◆ Do this: Rewrite every row below as a numbered list, omitting any blank lines.

◆ Data lines:
⟨

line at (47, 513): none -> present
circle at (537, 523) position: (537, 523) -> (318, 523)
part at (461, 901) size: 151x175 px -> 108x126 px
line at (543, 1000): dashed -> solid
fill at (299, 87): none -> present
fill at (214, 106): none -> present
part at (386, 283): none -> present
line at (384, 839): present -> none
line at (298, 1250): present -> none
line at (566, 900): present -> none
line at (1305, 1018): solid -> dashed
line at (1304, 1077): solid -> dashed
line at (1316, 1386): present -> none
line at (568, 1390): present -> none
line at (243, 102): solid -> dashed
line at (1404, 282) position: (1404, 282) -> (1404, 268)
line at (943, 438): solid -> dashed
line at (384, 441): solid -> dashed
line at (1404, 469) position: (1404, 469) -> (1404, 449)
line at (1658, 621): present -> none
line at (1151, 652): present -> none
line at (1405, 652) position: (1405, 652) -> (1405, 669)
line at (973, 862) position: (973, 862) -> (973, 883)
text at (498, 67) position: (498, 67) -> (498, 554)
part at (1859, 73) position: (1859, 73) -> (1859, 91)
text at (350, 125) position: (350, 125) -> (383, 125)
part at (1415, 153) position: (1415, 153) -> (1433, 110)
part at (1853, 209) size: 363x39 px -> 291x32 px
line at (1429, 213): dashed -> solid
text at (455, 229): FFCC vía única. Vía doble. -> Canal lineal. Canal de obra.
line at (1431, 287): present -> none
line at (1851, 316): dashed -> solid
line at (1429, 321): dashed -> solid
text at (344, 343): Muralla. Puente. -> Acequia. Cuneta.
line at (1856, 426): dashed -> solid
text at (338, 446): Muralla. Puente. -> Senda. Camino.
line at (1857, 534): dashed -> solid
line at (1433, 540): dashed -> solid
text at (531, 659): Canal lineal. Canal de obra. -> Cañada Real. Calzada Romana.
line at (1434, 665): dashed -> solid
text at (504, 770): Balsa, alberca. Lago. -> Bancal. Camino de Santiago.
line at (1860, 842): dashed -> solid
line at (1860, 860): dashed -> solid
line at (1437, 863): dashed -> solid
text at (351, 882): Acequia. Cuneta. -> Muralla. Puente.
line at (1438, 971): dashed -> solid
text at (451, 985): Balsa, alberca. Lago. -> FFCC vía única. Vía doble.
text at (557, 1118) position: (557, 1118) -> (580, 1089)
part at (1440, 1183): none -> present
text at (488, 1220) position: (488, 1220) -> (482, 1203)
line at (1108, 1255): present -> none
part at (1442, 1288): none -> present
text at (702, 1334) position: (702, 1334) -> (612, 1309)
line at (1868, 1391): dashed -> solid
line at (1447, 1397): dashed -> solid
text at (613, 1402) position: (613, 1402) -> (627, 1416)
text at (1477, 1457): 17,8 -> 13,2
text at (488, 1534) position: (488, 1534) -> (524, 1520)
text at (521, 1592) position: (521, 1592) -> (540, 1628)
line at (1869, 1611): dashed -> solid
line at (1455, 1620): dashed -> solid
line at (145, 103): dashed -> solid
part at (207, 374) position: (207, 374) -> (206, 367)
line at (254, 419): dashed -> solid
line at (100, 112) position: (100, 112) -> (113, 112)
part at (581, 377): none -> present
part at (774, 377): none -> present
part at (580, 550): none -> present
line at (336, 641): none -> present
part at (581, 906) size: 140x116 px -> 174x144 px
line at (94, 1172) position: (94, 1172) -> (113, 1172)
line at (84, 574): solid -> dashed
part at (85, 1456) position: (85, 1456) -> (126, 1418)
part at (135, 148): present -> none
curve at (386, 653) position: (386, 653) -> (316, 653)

⟩

◆ Written solution:
1. line at (47, 513): none -> present
2. circle at (537, 523) position: (537, 523) -> (318, 523)
3. part at (461, 901) size: 151x175 px -> 108x126 px
4. line at (543, 1000): dashed -> solid
5. fill at (299, 87): none -> present
6. fill at (214, 106): none -> present
7. part at (386, 283): none -> present
8. line at (384, 839): present -> none
9. line at (298, 1250): present -> none
10. line at (566, 900): present -> none
11. line at (1305, 1018): solid -> dashed
12. line at (1304, 1077): solid -> dashed
13. line at (1316, 1386): present -> none
14. line at (568, 1390): present -> none
15. line at (243, 102): solid -> dashed
16. line at (1404, 282) position: (1404, 282) -> (1404, 268)
17. line at (943, 438): solid -> dashed
18. line at (384, 441): solid -> dashed
19. line at (1404, 469) position: (1404, 469) -> (1404, 449)
20. line at (1658, 621): present -> none
21. line at (1151, 652): present -> none
22. line at (1405, 652) position: (1405, 652) -> (1405, 669)
23. line at (973, 862) position: (973, 862) -> (973, 883)
24. text at (498, 67) position: (498, 67) -> (498, 554)
25. part at (1859, 73) position: (1859, 73) -> (1859, 91)
26. text at (350, 125) position: (350, 125) -> (383, 125)
27. part at (1415, 153) position: (1415, 153) -> (1433, 110)
28. part at (1853, 209) size: 363x39 px -> 291x32 px
29. line at (1429, 213): dashed -> solid
30. text at (455, 229): FFCC vía única. Vía doble. -> Canal lineal. Canal de obra.
31. line at (1431, 287): present -> none
32. line at (1851, 316): dashed -> solid
33. line at (1429, 321): dashed -> solid
34. text at (344, 343): Muralla. Puente. -> Acequia. Cuneta.
35. line at (1856, 426): dashed -> solid
36. text at (338, 446): Muralla. Puente. -> Senda. Camino.
37. line at (1857, 534): dashed -> solid
38. line at (1433, 540): dashed -> solid
39. text at (531, 659): Canal lineal. Canal de obra. -> Cañada Real. Calzada Romana.
40. line at (1434, 665): dashed -> solid
41. text at (504, 770): Balsa, alberca. Lago. -> Bancal. Camino de Santiago.
42. line at (1860, 842): dashed -> solid
43. line at (1860, 860): dashed -> solid
44. line at (1437, 863): dashed -> solid
45. text at (351, 882): Acequia. Cuneta. -> Muralla. Puente.
46. line at (1438, 971): dashed -> solid
47. text at (451, 985): Balsa, alberca. Lago. -> FFCC vía única. Vía doble.
48. text at (557, 1118) position: (557, 1118) -> (580, 1089)
49. part at (1440, 1183): none -> present
50. text at (488, 1220) position: (488, 1220) -> (482, 1203)
51. line at (1108, 1255): present -> none
52. part at (1442, 1288): none -> present
53. text at (702, 1334) position: (702, 1334) -> (612, 1309)
54. line at (1868, 1391): dashed -> solid
55. line at (1447, 1397): dashed -> solid
56. text at (613, 1402) position: (613, 1402) -> (627, 1416)
57. text at (1477, 1457): 17,8 -> 13,2
58. text at (488, 1534) position: (488, 1534) -> (524, 1520)
59. text at (521, 1592) position: (521, 1592) -> (540, 1628)
60. line at (1869, 1611): dashed -> solid
61. line at (1455, 1620): dashed -> solid
62. line at (145, 103): dashed -> solid
63. part at (207, 374) position: (207, 374) -> (206, 367)
64. line at (254, 419): dashed -> solid
65. line at (100, 112) position: (100, 112) -> (113, 112)
66. part at (581, 377): none -> present
67. part at (774, 377): none -> present
68. part at (580, 550): none -> present
69. line at (336, 641): none -> present
70. part at (581, 906) size: 140x116 px -> 174x144 px
71. line at (94, 1172) position: (94, 1172) -> (113, 1172)
72. line at (84, 574): solid -> dashed
73. part at (85, 1456) position: (85, 1456) -> (126, 1418)
74. part at (135, 148): present -> none
75. curve at (386, 653) position: (386, 653) -> (316, 653)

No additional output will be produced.